When IBM unveiled the latest update to its On Demand software strategy at the end of 2004, SAP was in a familiar
position: relegated to the IT side of the "business transformation and IT" dilemma facing enterprises today. Innovation, according to IBM, takes place at the "higher" business process level where, by implication, SAP has no business.
There has always been a problem with this worldview and, in light of SAP's push toward business process modeling and NetWeaver, it's become even more shortsighted. IBM contends that the key to success comes from middleware -- WebSphere, Lotus, DB2, Rational.
With IBM competing in SAP's own customer base to define the parameters of next-generation innovation -- and cash the checks that SAP thinks should have NetWeaver written on them -- it's important to understand the difference between IBM and SAP.
In the IBM world, business processes -- the building blocks of innovation -- are created out of a consulting project that uses underlying applications the way a bakery uses flour -- a raw material with a purely commodity value. In the SAP world, business processes are part of the core functionality of mySAP that, along with new processes and services, form the building blocks of next generation applications.

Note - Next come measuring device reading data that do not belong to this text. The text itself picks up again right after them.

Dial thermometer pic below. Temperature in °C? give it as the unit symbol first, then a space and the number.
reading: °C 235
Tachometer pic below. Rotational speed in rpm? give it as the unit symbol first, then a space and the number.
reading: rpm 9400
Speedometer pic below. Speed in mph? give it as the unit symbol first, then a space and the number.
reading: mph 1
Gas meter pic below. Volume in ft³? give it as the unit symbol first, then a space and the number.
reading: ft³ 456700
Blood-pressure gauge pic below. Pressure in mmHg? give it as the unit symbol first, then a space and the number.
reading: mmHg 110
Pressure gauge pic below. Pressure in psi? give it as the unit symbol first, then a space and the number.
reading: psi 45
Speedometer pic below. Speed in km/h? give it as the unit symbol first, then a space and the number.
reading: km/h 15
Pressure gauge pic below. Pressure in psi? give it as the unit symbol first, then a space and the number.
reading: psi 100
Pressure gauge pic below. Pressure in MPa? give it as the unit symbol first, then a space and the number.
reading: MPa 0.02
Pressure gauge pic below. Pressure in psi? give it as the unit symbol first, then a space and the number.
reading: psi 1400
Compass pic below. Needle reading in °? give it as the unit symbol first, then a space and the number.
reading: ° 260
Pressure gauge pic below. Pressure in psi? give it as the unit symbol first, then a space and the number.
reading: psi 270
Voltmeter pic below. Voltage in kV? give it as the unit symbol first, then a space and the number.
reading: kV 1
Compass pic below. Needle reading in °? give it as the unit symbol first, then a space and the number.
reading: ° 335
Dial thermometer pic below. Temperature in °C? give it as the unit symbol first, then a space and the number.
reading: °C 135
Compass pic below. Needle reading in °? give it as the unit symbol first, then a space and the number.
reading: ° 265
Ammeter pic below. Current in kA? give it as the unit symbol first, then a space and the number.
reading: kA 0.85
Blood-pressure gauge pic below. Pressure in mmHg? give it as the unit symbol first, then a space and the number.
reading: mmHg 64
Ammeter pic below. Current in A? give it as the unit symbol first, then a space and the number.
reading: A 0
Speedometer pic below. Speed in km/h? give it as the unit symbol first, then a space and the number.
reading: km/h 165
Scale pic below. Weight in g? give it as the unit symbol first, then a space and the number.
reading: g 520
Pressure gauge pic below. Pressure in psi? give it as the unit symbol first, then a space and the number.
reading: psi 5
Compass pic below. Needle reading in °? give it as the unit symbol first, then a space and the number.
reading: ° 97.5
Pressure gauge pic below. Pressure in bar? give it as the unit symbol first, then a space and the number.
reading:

IBM's worldview is an attempt to gild the lily by making middleware look more strategic than it is. It's one that only makes sense if you're a company that eschews packaged apps. The real value-add is in packaged business processes that can be reused at will -- either by a SAP NetWeaver or whatever IBM decides to call its services architecture. Those packaged processes -- many of them already sitting in mySAP waiting to be service oriented -- represent the building blocks of innovation. The middleware layer that IBM proposes is much more like the flour in your bread. If you want the whole loaf, you're better off talking to SAP.